* [Dataset entries]
++++

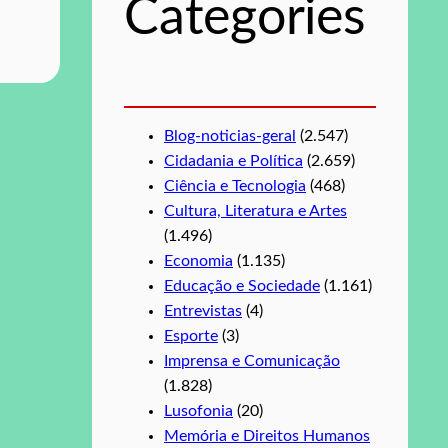
Categories
a
r
Blog-noticias-geral
(2.547)
Cidadania e Política
(2.659)
Ciência e Tecnologia
(468)
Cultura, Literatura e Artes
(1.496)
Economia
(1.135)
Educação e Sociedade
(1.161)
Entrevistas
(4)
Esporte
(3)
Imprensa e Comunicação
(1.828)
Lusofonia
(20)
Memória e Direitos Humanos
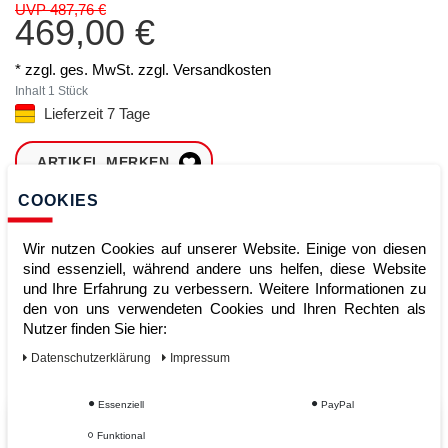
UVP 487,76 €
469,00 €
* zzgl. ges. MwSt. zzgl.
Versandkosten
Inhalt
1
Stück
Lieferzeit 7 Tage
ARTIKEL MERKEN
COOKIES
ZUM WARENKORB
HINZUFÜGEN
Wir nutzen Cookies auf unserer Website. Einige von diesen
sind essenziell, während andere uns helfen, diese Website
und Ihre Erfahrung zu verbessern. Weitere Informationen zu
den von uns verwendeten Cookies und Ihren Rechten als
Sofort lieferbar
Nutzer finden Sie hier:
Kauf auf Rechnung
Daten­schutz­erklärung
Impressum
Essenziell
PayPal
Vom Profi für Profis - Ihre Vorteile
Funktional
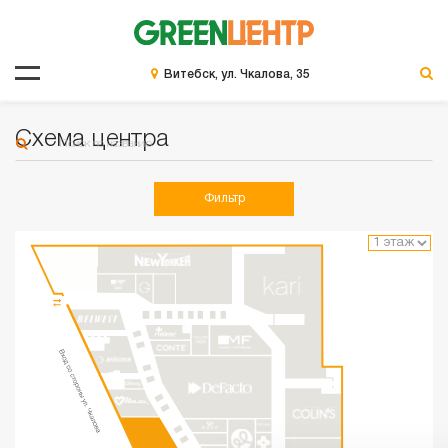
Витебск, ул. Чкалова, 35
Схема центра
Фильтр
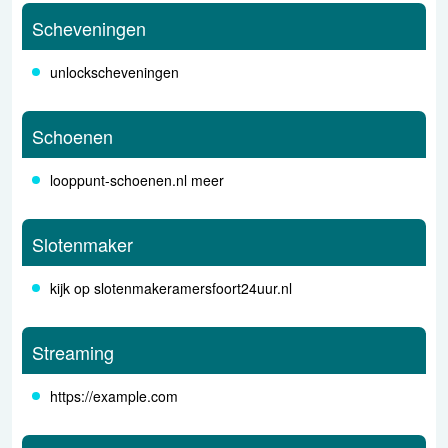
Scheveningen
unlockscheveningen
Schoenen
looppunt-schoenen.nl meer
Slotenmaker
kijk op slotenmakeramersfoort24uur.nl
Streaming
https://example.com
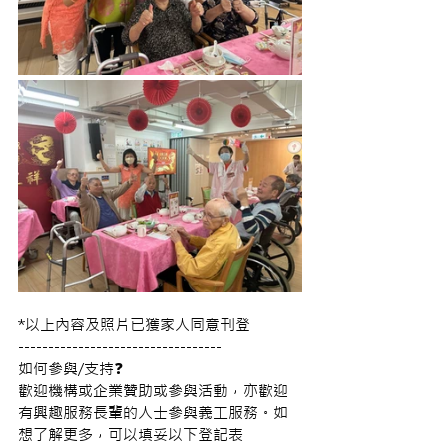
*以上內容及照片已獲家人同意刊登  
---------------------------------- 
如何參與/支持❓ 
歡迎機構或企業贊助或參與活動，亦歡迎
有興趣服務長輩的人士參與義工服務。如
想了解更多，可以填妥以下登記表 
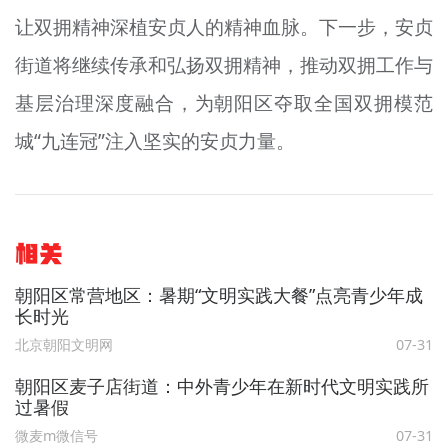
让双拥精神深植安贞人的精神血脉。下一步，安贞
街道将继续传承和弘扬双拥精神，推动双拥工作与
基层治理深度融合，为朝阳区夺取全国双拥模范
城“九连冠”注入坚实的安贞力量。
相关
朝阳区常营地区：暑期“文明实践大餐”点亮青少年成
长时光
北京朝阳文明网
07-31
朝阳区麦子店街道：中外青少年在新时代文明实践所
过暑假
微麦m微信号
07-31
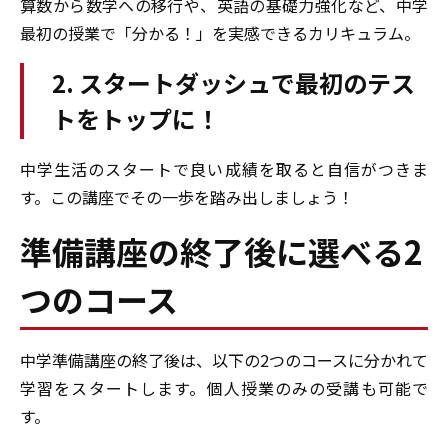
算数から数学への移行や、英語の基礎力強化など、中学
最初の授業で「分かる！」を実感できるカリキュラム。
2. スタートダッシュで最初のテス
トをトップに！
中学生活のスタートで良い成績を取ると自信がつきま
す。この講座でその一歩を踏み出しましょう！
準備講座の終了後に選べる2
つのコース
中学準備講座の終了後は、以下の2つのコースに分かれて
学習をスタートします。個人授業のみの受講も可能で
す。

++++

* [YOUR TASK] Please return the data above exactly as it stands from the line with "Memória e Direitos Humanos" to the line with "sind essenziell, während", keeping both of those lines but none of the pictures.

* [TASK RESULT]
Memória e Direitos Humanos
UVP 487,76 €
469,00 €
* zzgl. ges. MwSt. zzgl.
Versandkosten
Inhalt
1
Stück
Lieferzeit 7 Tage
ARTIKEL MERKEN
COOKIES
ZUM WARENKORB
HINZUFÜGEN
Wir nutzen Cookies auf unserer Website. Einige von diesen
sind essenziell, während andere uns helfen, diese Website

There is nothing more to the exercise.